▶ _Items from a data source_:

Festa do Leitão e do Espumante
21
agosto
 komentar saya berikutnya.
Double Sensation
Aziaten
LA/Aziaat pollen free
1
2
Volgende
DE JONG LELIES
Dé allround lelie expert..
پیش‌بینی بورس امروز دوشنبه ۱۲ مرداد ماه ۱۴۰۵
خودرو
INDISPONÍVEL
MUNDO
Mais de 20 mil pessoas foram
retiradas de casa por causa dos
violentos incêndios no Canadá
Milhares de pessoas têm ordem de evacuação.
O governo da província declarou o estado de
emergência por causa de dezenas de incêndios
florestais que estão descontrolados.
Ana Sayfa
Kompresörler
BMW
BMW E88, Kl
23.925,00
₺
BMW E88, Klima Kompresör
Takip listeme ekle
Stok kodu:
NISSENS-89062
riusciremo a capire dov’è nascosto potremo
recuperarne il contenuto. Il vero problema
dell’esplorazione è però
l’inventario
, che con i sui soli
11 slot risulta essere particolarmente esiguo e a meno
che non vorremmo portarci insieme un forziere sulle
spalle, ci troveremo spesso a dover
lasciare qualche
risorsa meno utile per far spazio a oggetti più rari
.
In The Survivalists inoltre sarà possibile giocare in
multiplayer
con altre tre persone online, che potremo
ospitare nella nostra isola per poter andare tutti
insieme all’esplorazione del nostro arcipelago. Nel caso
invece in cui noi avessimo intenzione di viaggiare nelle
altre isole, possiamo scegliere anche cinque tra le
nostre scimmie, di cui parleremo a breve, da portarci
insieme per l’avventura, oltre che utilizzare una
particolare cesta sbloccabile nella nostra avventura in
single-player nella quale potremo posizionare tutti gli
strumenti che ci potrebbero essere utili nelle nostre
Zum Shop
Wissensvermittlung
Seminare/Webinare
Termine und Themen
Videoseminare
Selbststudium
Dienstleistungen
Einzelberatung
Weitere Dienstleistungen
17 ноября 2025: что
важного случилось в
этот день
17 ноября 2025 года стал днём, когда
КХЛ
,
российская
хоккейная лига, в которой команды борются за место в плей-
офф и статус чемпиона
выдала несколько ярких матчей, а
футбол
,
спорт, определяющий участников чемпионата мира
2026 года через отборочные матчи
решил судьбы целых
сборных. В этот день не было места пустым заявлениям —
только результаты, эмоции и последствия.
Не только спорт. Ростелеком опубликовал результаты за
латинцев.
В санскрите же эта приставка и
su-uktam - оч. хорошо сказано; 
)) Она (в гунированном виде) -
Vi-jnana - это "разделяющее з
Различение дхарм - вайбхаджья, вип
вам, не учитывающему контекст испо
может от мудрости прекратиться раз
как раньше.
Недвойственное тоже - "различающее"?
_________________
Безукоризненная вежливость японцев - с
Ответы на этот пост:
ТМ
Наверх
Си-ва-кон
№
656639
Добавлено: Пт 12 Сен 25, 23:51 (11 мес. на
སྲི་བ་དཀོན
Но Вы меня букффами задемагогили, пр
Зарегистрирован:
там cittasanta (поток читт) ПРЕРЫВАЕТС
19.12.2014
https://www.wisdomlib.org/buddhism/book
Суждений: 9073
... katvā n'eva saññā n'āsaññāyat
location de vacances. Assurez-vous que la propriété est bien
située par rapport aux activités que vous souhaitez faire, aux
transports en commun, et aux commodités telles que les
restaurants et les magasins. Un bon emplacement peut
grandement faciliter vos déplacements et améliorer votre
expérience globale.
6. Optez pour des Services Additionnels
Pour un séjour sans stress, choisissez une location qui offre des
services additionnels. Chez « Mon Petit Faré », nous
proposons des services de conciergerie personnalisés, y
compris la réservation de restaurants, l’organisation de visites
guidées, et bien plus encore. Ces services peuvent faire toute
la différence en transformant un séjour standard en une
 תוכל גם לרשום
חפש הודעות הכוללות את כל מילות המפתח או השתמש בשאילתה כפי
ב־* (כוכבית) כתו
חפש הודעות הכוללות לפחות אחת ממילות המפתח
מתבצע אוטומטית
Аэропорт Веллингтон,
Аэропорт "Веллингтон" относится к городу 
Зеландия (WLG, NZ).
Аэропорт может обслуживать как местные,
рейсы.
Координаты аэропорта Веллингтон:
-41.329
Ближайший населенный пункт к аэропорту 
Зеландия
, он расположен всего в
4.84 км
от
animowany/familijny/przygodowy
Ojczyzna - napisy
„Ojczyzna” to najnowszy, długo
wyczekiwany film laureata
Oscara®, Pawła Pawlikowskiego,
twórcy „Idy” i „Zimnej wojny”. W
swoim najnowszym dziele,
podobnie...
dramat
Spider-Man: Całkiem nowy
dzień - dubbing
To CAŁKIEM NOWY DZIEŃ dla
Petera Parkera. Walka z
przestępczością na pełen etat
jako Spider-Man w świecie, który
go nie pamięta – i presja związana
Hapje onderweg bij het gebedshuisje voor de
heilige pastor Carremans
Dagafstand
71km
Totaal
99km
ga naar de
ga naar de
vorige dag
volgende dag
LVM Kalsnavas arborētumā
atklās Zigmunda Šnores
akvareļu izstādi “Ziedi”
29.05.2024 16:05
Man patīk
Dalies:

▶ _Your assignment_:
Copy the entries above word for word, from the first line through the line containing "emergência por causa de dezenas de incêndios", with both ends included.

▶ _Solution below_:
Festa do Leitão e do Espumante
21
agosto
 komentar saya berikutnya.
Double Sensation
Aziaten
LA/Aziaat pollen free
1
2
Volgende
DE JONG LELIES
Dé allround lelie expert..
پیش‌بینی بورس امروز دوشنبه ۱۲ مرداد ماه ۱۴۰۵
خودرو
INDISPONÍVEL
MUNDO
Mais de 20 mil pessoas foram
retiradas de casa por causa dos
violentos incêndios no Canadá
Milhares de pessoas têm ordem de evacuação.
O governo da província declarou o estado de
emergência por causa de dezenas de incêndios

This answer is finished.